There are legal requirements, policies, and practices in place that encourage businesses to combat fraud on their own. For example, as many of you may know, under the False Claims Act, self-disclosure of violations can mean a reduction in potential damages — either in litigation or during settlement. So, a decision to come in promptly and work with the government to resolve any liability that may arise from past wrongdoing is more than the right litigation decision. It is a good economic decision.
I opened my remarks to you this afternoon by mentioning the recent Abbott case, citing it as an example of the latest in our efforts to police illegal marketing of prescription drugs. But the Abbott case also provides a powerful illustration of the value placed by the Department on prospective measures to ensure future compliance.
We worked with counsel for Abbott to identify innovative, non-monetary measures that would help us to fully redress the wrong and prevent its recurrence. These measures include:
- A term of probation for five years which requires Abbott to report any probable violations of the Food Drug and Cosmetic Act to the probation office, and requires that its CEO personally certify compliance with this reporting requirement;
- An agreed statement of facts;
- A corporate integrity agreement with the Inspector General of the Department of Health and Human Services that requires, among other things, Abbott’s board of directors to review the efficacy of the company’s compliance efforts; and
- A requirement that Abbott institute policies to ensure that scientific research and any resulting publications foster increased understanding of scientific, clinical or healthcare issues.

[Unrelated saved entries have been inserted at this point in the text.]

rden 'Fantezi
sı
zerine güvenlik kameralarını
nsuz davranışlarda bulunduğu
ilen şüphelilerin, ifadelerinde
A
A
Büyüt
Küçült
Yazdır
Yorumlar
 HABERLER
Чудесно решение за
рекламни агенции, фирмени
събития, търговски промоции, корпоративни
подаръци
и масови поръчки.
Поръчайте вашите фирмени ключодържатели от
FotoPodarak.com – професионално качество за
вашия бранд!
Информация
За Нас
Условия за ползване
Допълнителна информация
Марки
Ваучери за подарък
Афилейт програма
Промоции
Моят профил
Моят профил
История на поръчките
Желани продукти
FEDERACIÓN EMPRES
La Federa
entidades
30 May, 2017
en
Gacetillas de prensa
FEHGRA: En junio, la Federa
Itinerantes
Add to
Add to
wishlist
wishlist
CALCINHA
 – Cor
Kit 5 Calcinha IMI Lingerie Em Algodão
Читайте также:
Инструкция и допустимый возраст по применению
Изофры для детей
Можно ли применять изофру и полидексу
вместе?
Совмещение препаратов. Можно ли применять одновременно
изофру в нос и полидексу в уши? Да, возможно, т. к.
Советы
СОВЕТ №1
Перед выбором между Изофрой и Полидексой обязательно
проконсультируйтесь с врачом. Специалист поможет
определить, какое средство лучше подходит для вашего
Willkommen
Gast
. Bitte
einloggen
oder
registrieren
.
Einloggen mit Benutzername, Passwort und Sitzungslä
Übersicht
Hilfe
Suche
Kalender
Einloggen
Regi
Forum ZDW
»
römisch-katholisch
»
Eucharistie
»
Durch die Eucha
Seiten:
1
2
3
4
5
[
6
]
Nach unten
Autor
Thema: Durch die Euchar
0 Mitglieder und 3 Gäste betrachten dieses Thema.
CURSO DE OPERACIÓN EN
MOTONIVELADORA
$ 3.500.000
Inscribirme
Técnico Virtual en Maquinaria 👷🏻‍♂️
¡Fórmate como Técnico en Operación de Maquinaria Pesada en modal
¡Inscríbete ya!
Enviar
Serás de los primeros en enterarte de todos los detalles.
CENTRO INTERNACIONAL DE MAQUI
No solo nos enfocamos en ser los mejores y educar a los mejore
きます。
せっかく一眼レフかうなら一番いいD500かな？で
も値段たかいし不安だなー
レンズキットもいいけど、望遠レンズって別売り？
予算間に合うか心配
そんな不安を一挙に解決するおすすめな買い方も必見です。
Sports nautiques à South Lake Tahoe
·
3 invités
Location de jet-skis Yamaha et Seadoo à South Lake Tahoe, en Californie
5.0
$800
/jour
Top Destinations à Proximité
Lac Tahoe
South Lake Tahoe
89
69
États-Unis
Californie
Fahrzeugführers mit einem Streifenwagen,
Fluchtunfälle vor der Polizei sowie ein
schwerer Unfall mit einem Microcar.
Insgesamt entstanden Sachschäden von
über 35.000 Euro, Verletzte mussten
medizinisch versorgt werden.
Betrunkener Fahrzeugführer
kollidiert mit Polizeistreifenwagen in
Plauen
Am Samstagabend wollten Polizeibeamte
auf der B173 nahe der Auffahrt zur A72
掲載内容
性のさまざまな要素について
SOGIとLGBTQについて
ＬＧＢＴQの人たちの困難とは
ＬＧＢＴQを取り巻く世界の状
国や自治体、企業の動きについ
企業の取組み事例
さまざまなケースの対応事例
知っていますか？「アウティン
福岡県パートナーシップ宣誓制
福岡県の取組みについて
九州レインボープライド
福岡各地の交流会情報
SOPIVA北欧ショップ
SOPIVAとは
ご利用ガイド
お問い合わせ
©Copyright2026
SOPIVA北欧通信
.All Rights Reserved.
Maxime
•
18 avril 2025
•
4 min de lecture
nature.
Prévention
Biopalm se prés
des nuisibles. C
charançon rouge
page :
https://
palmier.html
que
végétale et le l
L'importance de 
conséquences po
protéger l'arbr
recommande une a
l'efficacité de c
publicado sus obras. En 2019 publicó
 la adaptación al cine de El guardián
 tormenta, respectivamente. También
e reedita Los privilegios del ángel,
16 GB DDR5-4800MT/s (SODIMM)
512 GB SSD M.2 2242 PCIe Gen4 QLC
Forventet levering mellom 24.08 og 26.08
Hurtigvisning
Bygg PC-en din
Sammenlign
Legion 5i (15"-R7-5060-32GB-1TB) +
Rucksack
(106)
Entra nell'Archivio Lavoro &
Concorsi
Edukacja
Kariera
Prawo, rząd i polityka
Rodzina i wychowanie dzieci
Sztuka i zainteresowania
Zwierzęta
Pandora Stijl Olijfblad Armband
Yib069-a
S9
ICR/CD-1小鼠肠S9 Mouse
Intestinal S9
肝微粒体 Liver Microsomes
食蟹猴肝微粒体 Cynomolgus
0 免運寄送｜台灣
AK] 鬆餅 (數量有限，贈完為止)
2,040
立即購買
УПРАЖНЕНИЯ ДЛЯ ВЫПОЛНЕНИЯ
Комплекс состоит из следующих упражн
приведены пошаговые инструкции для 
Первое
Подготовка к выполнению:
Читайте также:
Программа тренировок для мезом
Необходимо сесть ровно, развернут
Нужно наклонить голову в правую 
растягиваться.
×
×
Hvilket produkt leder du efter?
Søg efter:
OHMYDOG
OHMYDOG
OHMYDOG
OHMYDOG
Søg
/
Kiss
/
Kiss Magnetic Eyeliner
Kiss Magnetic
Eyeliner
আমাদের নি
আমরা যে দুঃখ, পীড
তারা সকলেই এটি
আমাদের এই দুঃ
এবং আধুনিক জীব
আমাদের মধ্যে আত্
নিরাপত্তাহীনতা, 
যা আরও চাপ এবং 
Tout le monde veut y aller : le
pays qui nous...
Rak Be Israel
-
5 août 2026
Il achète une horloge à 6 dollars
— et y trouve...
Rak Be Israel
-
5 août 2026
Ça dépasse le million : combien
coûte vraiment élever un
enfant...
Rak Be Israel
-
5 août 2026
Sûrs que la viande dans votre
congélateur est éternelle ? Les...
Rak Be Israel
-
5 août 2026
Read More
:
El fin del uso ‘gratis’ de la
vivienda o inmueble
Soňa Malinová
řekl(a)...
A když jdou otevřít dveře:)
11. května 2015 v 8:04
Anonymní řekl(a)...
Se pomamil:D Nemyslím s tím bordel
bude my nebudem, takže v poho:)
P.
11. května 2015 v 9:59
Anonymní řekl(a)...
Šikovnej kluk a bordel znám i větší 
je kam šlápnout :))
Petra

These provisions, among others, reflect our view that there will be cases in the future in which obtaining only a monetary recovery will not adequately redress the wrong. We realize that each case is different and presents its own unique set of facts and circumstances. We also know that in some instances our seeking non-monetary relief may prolong or prevent settlement discussions. Nonetheless, it is increasingly our view that we owe it to taxpayers to do our best to implement measures to fully explain the conduct that led to the resolution, and to deter future bad acts.
The Department takes seriously the need to look for fair and just solutions to address fraudulent misconduct and prevent it going forward. And that need is something that we must meet collectively, as all of us – plaintiffs and defendants, counsel, and the government – each play a role in these cases. That is why I am so pleased to be here and so convinced that conferences such as this play a vital role. These gatherings enhance our respective practices and our understanding of our respective positions. They allow all of us to consider – and debate – new ideas and varying perspectives.
And so I thank our co-chairs of the conference, Jack, Jeb and Dan for bringing together such a terrific faculty and I look forward to working with all of you in the future.